Keywords: ligand generation, drug discovery, geometric learning, 3D structure
TL;DR: We created a machine learning framework to construct ligand molecules inside 3D protein pockets.
Abstract: Computationally-aided design of novel molecules has the potential to accelerate drug discovery. Several recent generative models aimed to create new molecules for specific protein targets. However, a rate limiting step in drug development is molecule optimization, which can take years due to the challenge of optimizing multiple molecular properties at once. We developed a method to solve a specific molecular optimization problem in silico: expanding a small, fragment-like starting molecule bound to a protein pocket into a larger molecule that matches the physiochemical properties of known drugs. Using data-efficient E(3) equivariant based neural networks and a 3D atomic point cloud representation, our model learns how to attach new molecular fragments to a growing structure by recognizing realistic intermediates generated en route to a final ligand.

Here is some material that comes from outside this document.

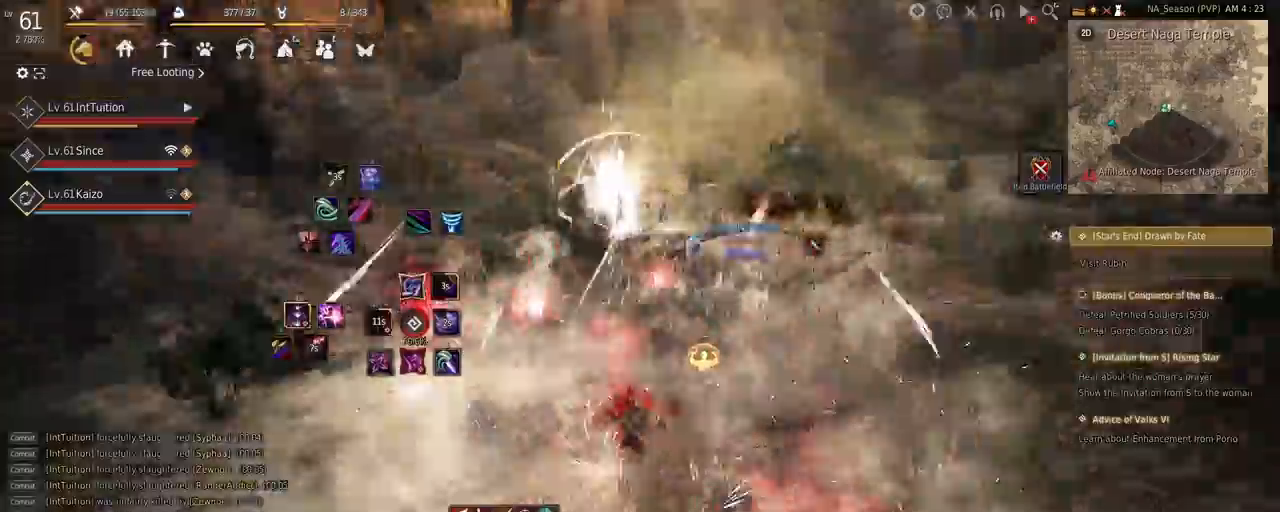
{"keys": ["a", "w"], "mouse": [], "events": [[167, "w", "down"], [334, "mouse_right", "down"], [500, "a", "down"], [500, "mouse_right", "up"]]}
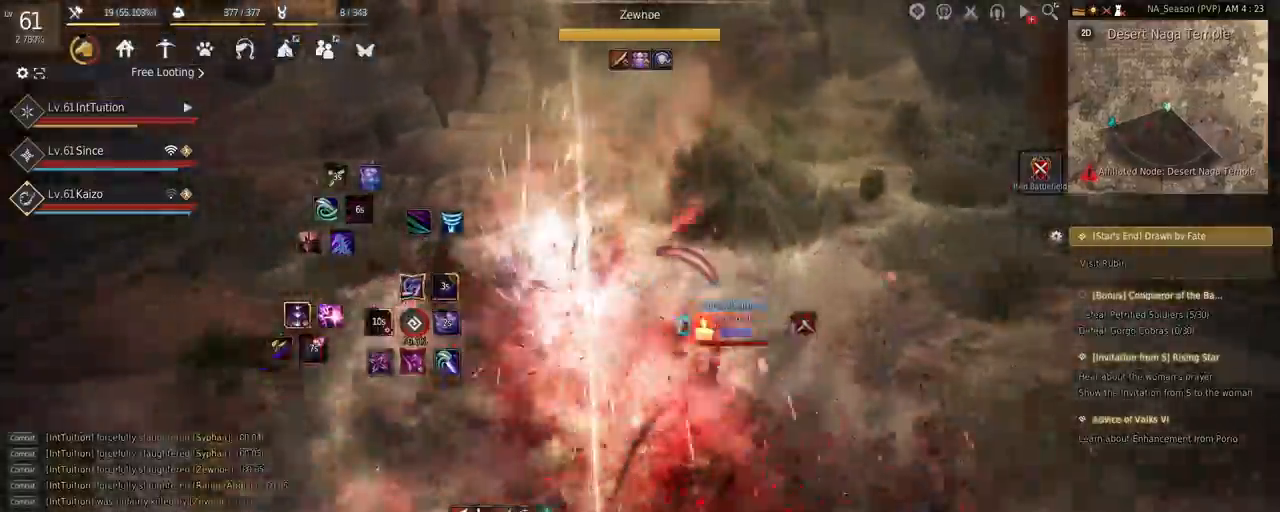
{"keys": [], "mouse": [], "events": [[250, "f", "down"], [367, "f", "up"], [434, "w", "up"], [450, "a", "up"]]}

This approach always generates chemically valid molecules and incorporates all relevant 3D spatial information from the protein pocket. This framework produces promising molecules as assessed by multiple properties that address binding affinity, ease of synthesis, and solubility. Overall, we demonstrate the feasibility of 3D molecular structure expansion conditioned on protein pockets and developed a tool that could accelerate the work of medicinal chemists.